Although retailers saw a modest sales uptick in the month of June, recent reports on the economy and the mood of shoppers suggest a slow recovery ahead.
Kantar Retail, Columbus, Ohio, last week said its monthly ShopperScape survey revealed a pessimistic consumer outlook. The survey showed that shoppers' plans to increase spending during the coming four weeks decreased by 1%, while their plans to decrease spending rose by the same amount.
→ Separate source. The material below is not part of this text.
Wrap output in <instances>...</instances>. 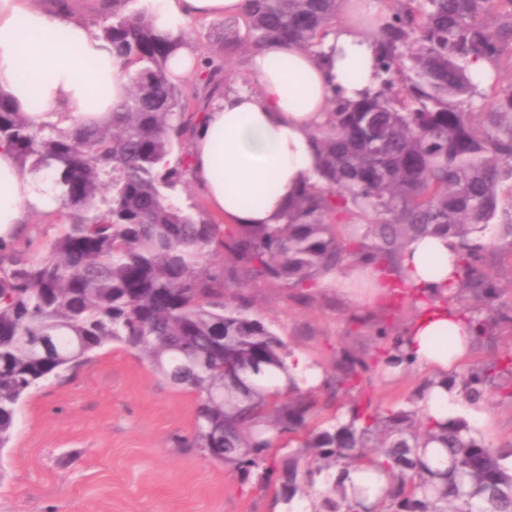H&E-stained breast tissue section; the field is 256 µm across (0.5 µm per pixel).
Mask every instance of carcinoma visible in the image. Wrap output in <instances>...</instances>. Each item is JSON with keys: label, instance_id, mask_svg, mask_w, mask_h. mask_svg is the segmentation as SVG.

And while shoppers felt better about job security and the value of their homes and investments than they did a year ago, concern increased over credit-card debt since last year.
Kantar's studies indicated that consumers expressed feelings of sadness and helplessness related to the Gulf of Mexico oil spill, and worry that they could feel its effects in the form of more expensive fuel and seafood.
Retailers in the meantime eked out slight gains in spending during the month of June, helped in part by a late Memorial Day holiday.
A weighted composite of 31 retailers reporting monthly sales results for the five weeks that ended July 3 showed a same-store sales gain of 3.2% — up from 2.7% in May and well ahead of a 4.7% decline in June of last year.
“The June results are positive, but the recovery in retail sales will be challenged in the coming months as long as doubts grow among shoppers,” said Frank Badillo, senior economist at Kantar.
The U.S. Department of Commerce last week in its monthly advance report noted that grocery store sales increased by 1.3% compared with June of last year, but fell 0.6% from May.
Some observers noted opportunity amid the sluggishness. Kantar said its survey indicated that the percentage of consumers planning to increase back-to-school spending (21%) exceeds those planning to spend less this year (19%).
Northbrook, Ill.-based consultant DSR Marketing Systems in the meantime noted the slow economic recovery could provide numerous opportunities for food retailers.
DSR in a report last week highlighted the need for retailers to look for opportunities beyond just waiting for inflation to return. “Significant inflation is no sure thing in the present economic environment,” noted author David S. Rogers, president of DSR.
However, he said opportunities should abound for those who pursue hard discount concepts; fight to win “meal solution” trips that might otherwise go to restaurants; and provide value in areas where consumers are prepared to pay premium prices — such as natural and organic foods.